# [Exercise brief]
Only the pictures should be dropped; copy the rest of the entries exactly.

# [Input material]
══════

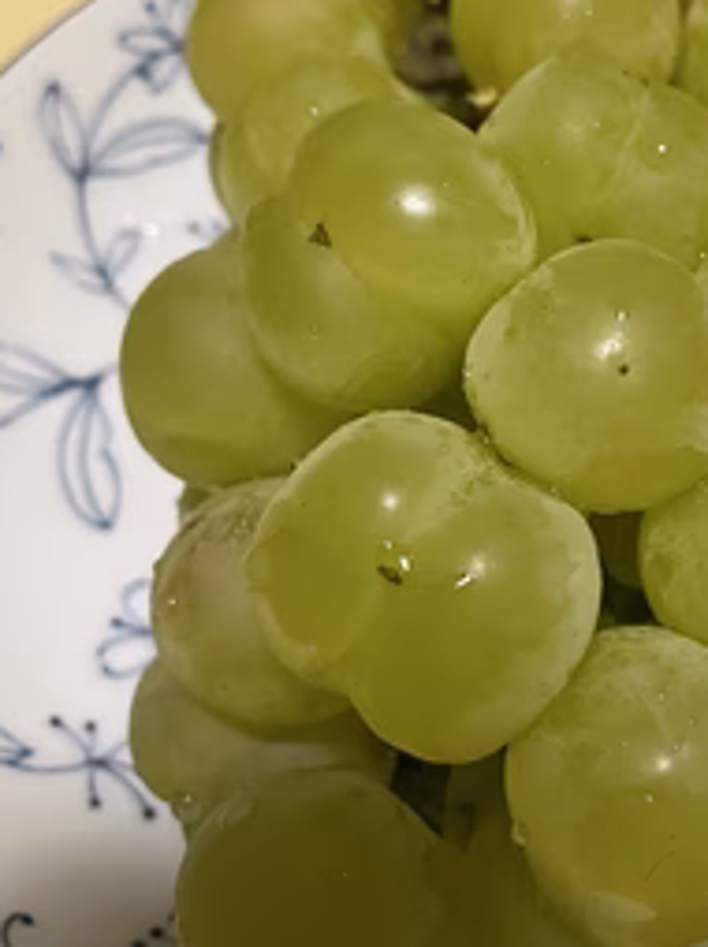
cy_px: 384
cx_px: 548
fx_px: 1120
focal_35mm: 41
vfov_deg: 45.6
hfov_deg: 34.2
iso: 500
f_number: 1.6
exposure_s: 1/60
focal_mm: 4.2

══════

# [Reply]
cy_px: 384
cx_px: 548
fx_px: 1120
focal_35mm: 41
vfov_deg: 45.6
hfov_deg: 34.2
iso: 500
f_number: 1.6
exposure_s: 1/60
focal_mm: 4.2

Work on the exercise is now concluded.